That’s right, we’ve entered a new decade, it’s time for a new buzzword to define what we’re doing… right? Enter the Data Lakehouse. Now this term isn’t entirely new – we’ve been talking about data lakes and data warehouses together for the better part of the last decade, it was only inevitable that people would portmanteau the two together, especially as we commonly build hybrid architectures that we refer to as a “Modern Data Warehouse”. Given we already have this phrase, I want to dig a little into why a new term might come about and whether it’s worth paying attention to.

A lot of the current hype is down to a recent post by Databricks themselves – the impressive lineup of co-authors (O’Reilly’s Chief Data Scientist Ben Lorica and Databrick’s terrifying braintrust of Armbrust, Ghodsi, Xin, and Zaharia) speaks volumes about how much weight Databricks are putting behind this term. They’re not the first to use it, it’s been thrown around by Snowflake and Amazon in the past two years, the first notable mention being way back in August 2017.

Modern Data Warehouse VS Data Lakehouse?

So let’s see – if we’ve been building hybrid solutions of lakes and warehouses for many years now, is this just a new term for the same thing?

I’m going to give it the benefit of the doubt and say actually… no. What we’re talking about is a shift in thinking that has been driven by technological advances but, crucially, isn’t ready yet.

First, the Modern Data Warehouse, which is an architectural pattern more than anything. Everyone who has managed a large data warehouse knows that there comes a tipping point when the whole thing becomes slow and inflexible. In software engineering terms, most data warehouses are gigantic monolith solutions – however data is moving faster than a traditional warehouse can handle, hence the adoption of data lakes, as I’ve argued previously.

Data Lakes themselves lack some of the more mature features we need for doing financial reporting and driving critical business decisions. Full data access audits, row level security, dynamic data masking or many hundreds of other enterprise security features we find in mature relational stores, simply aren’t easily available in Data Lake solutions currently.

That’s what led us to building out solutions following our reference architecture, a simplified version might look like this:

Figure 1 - Modern Data Warehouse - The Advancing Analytics Reference Architecture

Figure 1 - Modern Data Warehouse - The Advancing Analytics Reference Architecture

Simply put – if you want the best of both worlds, then you need to include both worlds within your solution.

One of the key elements of this is the movement of data between the lake layer and the warehouse layer. We’re picking data up from it’s distributed, analytics-specialized format and inserting it into a different distributed, analytics-specialized format. There are a plethora of specialist Data Virtualization tools claiming that you don’t need to do this, but generally, they end up caching the data and you’re managing yet another data store and paying the price for it.

This is our current state – managing a solution with the complexity or two different analytics stores, so that we can gain the benefits of both types. The Data Lakehouse is challenging this notion.

With a Data Lakehouse, we keep all data within its lake format, it’s a common storage medium across the whole architecture. The tools that we use to process and query that data, are flexible enough to use either approach – the adaptable, schema-on-read querying that comes with engines like Apache Spark, or a more structured, governed approach like that of SQL Server.

Items in a dataset:
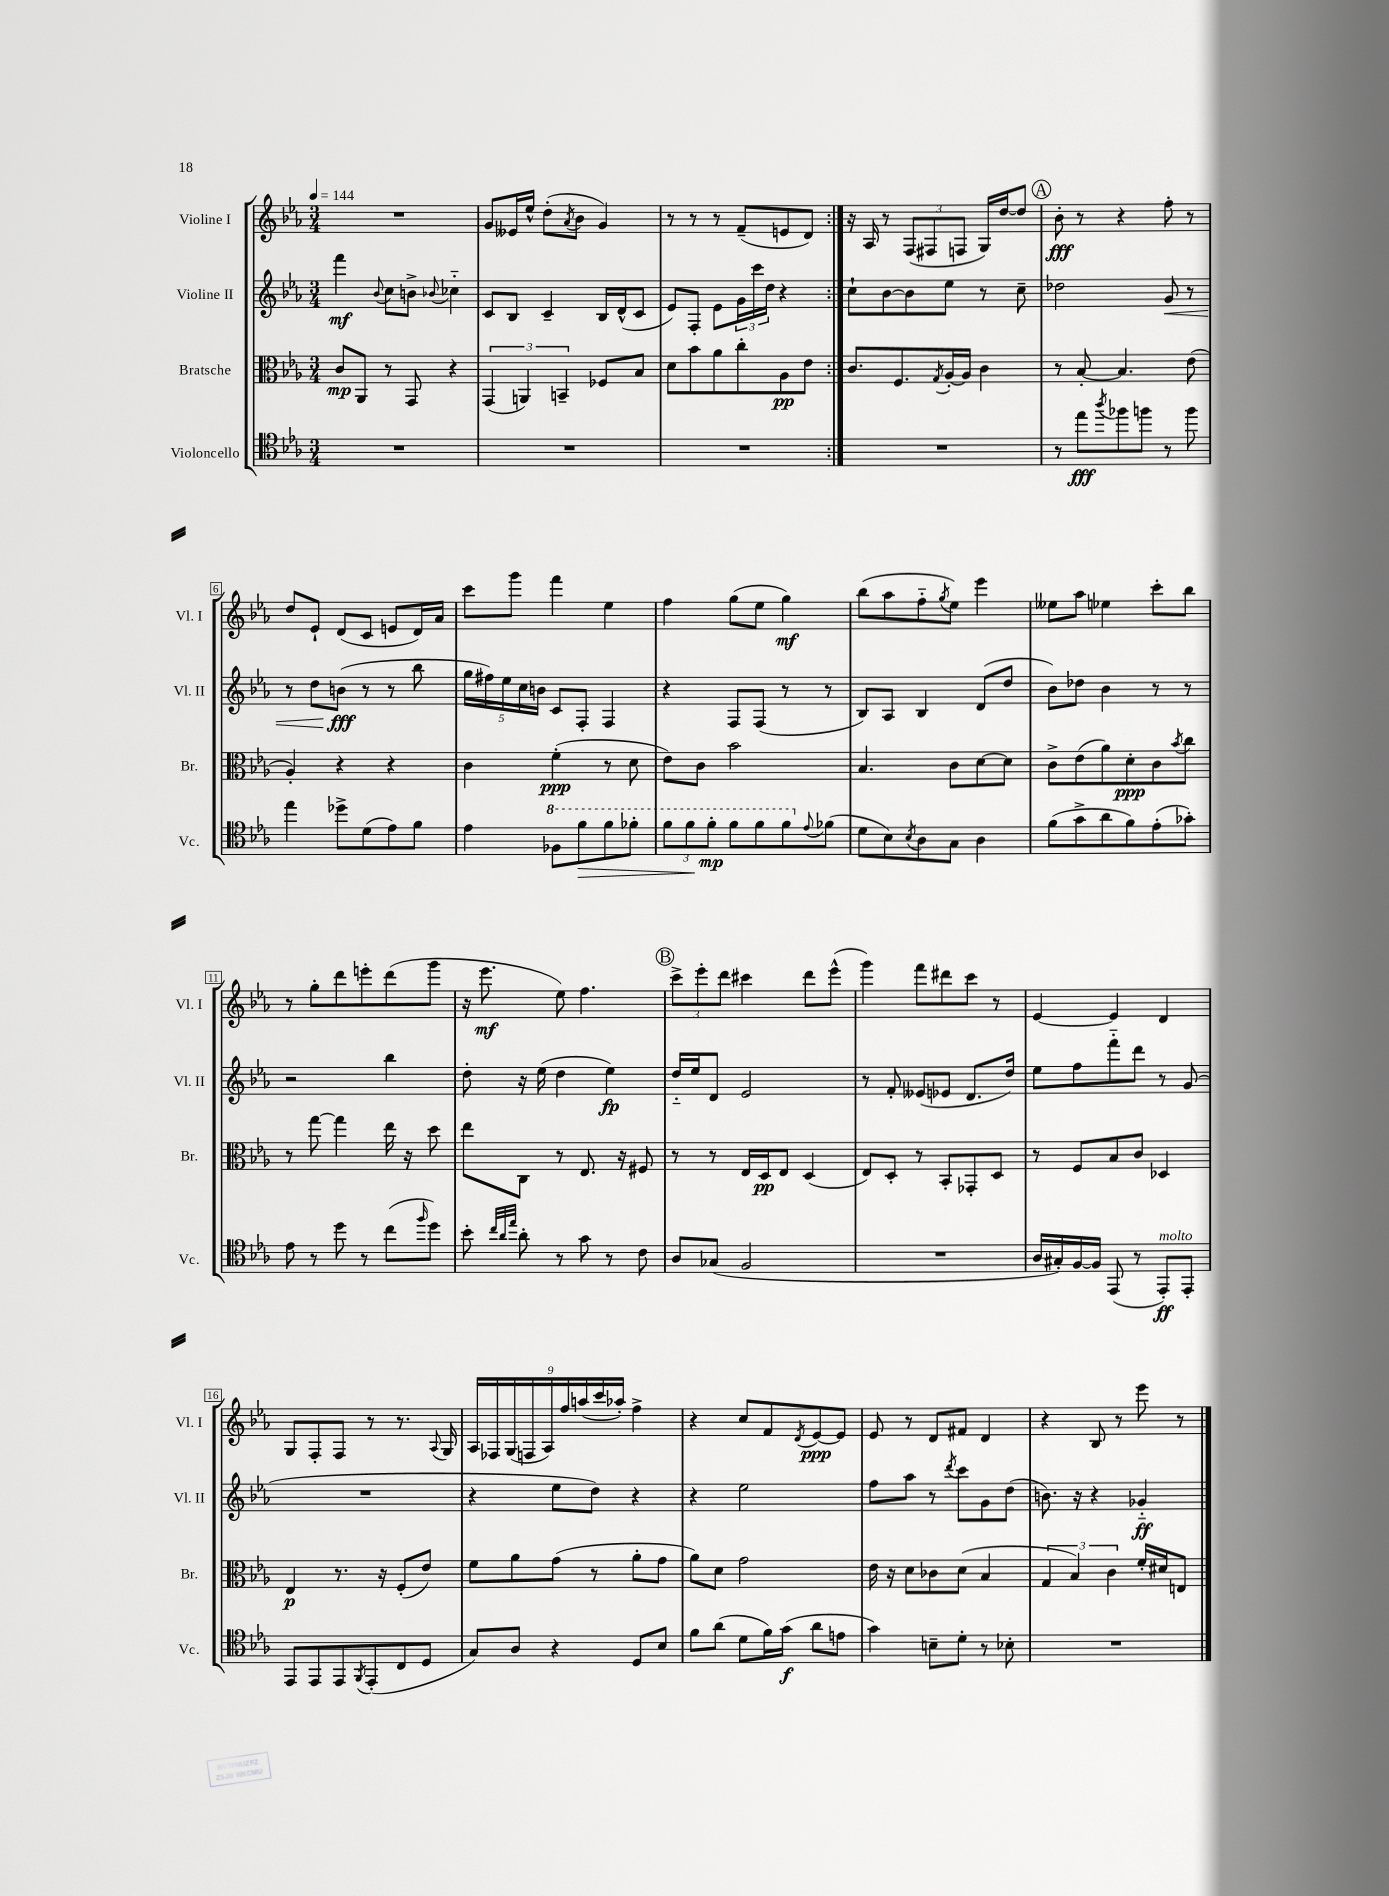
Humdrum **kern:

**kern	**kern	**kern	**kern
*staff4	*staff3	*staff2	*staff1
*clefC4	*clefC3	*clefG2	*clefG2
*k[b-e-a-]	*k[b-e-a-]	*k[b-e-a-]	*k[b-e-a-]
*M3/4	*M3/4	*M3/4	*M3/4
*MM144	*MM144	*MM144	*MM144
2.r	8c	4fff	2.r
.	8AA-	.	.
.	.	8qqb-	.
.	8r	8cc	.
.	8GG	8b^	.
.	.	8qqb-	.
.	4r	4cc-'~	.
=	=	=	=
2.r	(6GG	8c	8g
.	.	8B-	16e--
.	6AA)	.	.
.	.	.	16ee-^^
.	.	4c~	(8dd'
.	6BB~	.	.
.	.	.	8qa-
.	.	.	8b-
.	8F-	16B-	4g)
.	.	(16d^^	.
.	8B-	8c	.
=	=	=	=
2.r	8d	8e-)	8r
.	8b-	8F'	8r
.	8a-	8e-	8r
.	8cc'	24g	(8f~
.	.	24ccc	.
.	.	24dd	.
.	8A-	4r	8e
.	8e-	.	8d)
=:|!	=:|!	=:|!	=:|!
2.r	8.c	8cc`	16r
.	.	.	16A-
.	.	[8b-	8r
.	8.F	.	.
.	.	8b-]	(12F
.	.	.	12F#
.	8qG	.	.
.	[16A-'	8ee-	.
.	.	.	12F
.	16A-]	.	.
.	4c	8r	16G)
.	.	.	[16dd
.	.	8cc~	8dd]
=	=	=	=
8r	8r	2dd-	8b-'
8ee-	[8B-'	.	8r
8qaa-	.	.	.
8ff-	4.B-]	.	4r
8ff	.	.	.
8r	.	8g	8ff'
8ff	(8e-	8r	8r
=	=	=	=
4ee-	4A-')	8r	8dd
.	.	8dd	8e-`
8dd-^	4r	(8b	(8d
(8d	.	8r	8c
8e-)	4r	8r	8e
8f	.	8bb-	16d)
.	.	.	16a-
=	=	=	=
4e-	4c	20gg	8ccc
.	.	20ff#)	.
.	.	20ee-	.
.	.	.	8ggg
.	.	20cc	.
.	.	20b	.
8f-	(4f'	8c	4fff
8ff	.	8F'	.
8ff	8r	4F	4ee-
8ff-'	8d	.	.
=	=	=	=
12ff	8e-)	4r	4ff
12ff	.	.	.
.	8c	.	.
12ff'	.	.	.
8ff	2b-	8F	(8gg
8ff	.	(8F	8ee-
8ff	.	8r	4gg)
8qqe-	.	.	.
(8f-	.	8r	.
=	=	=	=
8d	4.B-	8B-)	(8bb-
8B-)	.	8A-	8aa-
8qB-	.	.	.
8A-	.	4B-	8ff'~
.	.	.	8qgg
8G	8c	.	8ee-)
4A-	[8d	(8d	4eee-
.	8d]	8dd	.
=	=	=	=
(8f	8c^	8b-)	8ee--
8g^	(8e-	8dd-	8aa-
8a-	8a-)	4b-	4ee-
8f)	8d'	.	.
(8e-'	8c	8r	8ccc'
.	8qb-	.	.
8g-')	8cc	8r	8bb-
=	=	=	=
8e-	8r	2r	8r
8r	[8gg	.	8gg'
8dd	4gg]	.	8ddd
8r	.	.	8eee'
(8cc	16ee-	4bb-	(8ddd
.	16r	.	.
16qqff	.	.	.
8dd)	8dd	.	8ggg
=	=	=	=
8b-'	8ee-	8dd'	16r
.	.	.	8.eee-
32qqcc	.	.	.
32qqa-	.	.	.
32qqee-	.	.	.
8a-'	8C	16r	.
.	.	(16ee-	.
8r	8r	4dd	8ee-)
8g	8.E-	.	4.ff
8r	.	4ee-)	.
.	16r	.	.
8c	8F#	.	.
=	=	=	=
8A-	8r	16dd'~	12ccc^
.	.	16ee-	.
.	.	.	12eee-'
(8G-	8r	8d	.
.	.	.	12ddd
2F	16E-	2e-	4ccc#
.	16D	.	.
.	8E-	.	.
.	(4D	.	8ddd
.	.	.	(8eee-^^
=	=	=	=
2.r	8E-)	8r	4ggg)
.	8D'	8f'	.
.	8r	(8e--	8fff
.	8BB-'	8e-	8ddd#
.	8GG-'	8.d	8ccc
.	8D	.	8r
.	.	16dd)	.
=	=	=	=
16A-	8r	8ee-	[4e-
16G#')	.	.	.
[16F	8F	8ff	.
16F]	.	.	.
(8EE-	8B-	8fff'~	4e-]
8r	8c	8ddd	.
8EE-')	4D-	8r	4d
8EE-'	.	(8g	.
=	=	=	=
8EE-	4E-	2.r	8G
8EE-	.	.	8F'
8EE-	8.r	.	8F
8qFF	.	.	.
(8EE-'	.	.	8r
.	16r	.	.
8C	(8F'	.	8.r
8D	8e-)	.	.
.	.	.	8qqA-
.	.	.	16G
=	=	=	=
8G)	8f	4r	18A-
.	.	.	18F-
.	.	.	(18G
8A-	8a-	.	.
.	.	.	18F
.	.	.	18A-)
4r	(8g	8ee-	.
.	.	.	18ff
.	.	.	(18aa
.	8r	8dd)	.
.	.	.	18ccc
.	.	.	18aa-')
8D	8a-'	4r	4ff^
8B-	8g	.	.
=	=	=	=
8f	8a-)	4r	4r
(8a-	8d	.	.
8d	2g	2ee-	8cc
16f)	.	.	8f
(16g	.	.	.
.	.	.	8qd
8a-	.	.	[8e-
8e	.	.	8e-]
=	=	=	=
4g)	16e-	8ff	8e-
.	16r	.	.
.	8d	8aa-	8r
8B~	8c-	8r	8d
.	.	8qddd	.
8d'	(8d	8ccc	8f#
8r	4B-	8g	4d
8B-'	.	(8dd	.
=	=	=	=
2.r	6G	8.b)	4r
.	6B-)	.	.
.	.	16r	.
.	.	4r	8B-
.	6c	.	.
.	.	.	8r
.	16f'	4g-'~	8eee-
.	16d#	.	.
.	8E	.	8r
==	==	==	==
*-	*-	*-	*-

Tasks
1. When was the first notable mention of the term "Data Lakehouse," according to the data lakehouse text?
2. Using the data lakehouse text, explain why data lakes on their own fall short for financial reporting and critical business decisions.

Exercise answers
1. August 2017.

2. Data lakes lack mature features that relational stores provide, such as full data access audits, row level security, and dynamic data masking. These and many other enterprise security features aren't easily available in current data lake solutions.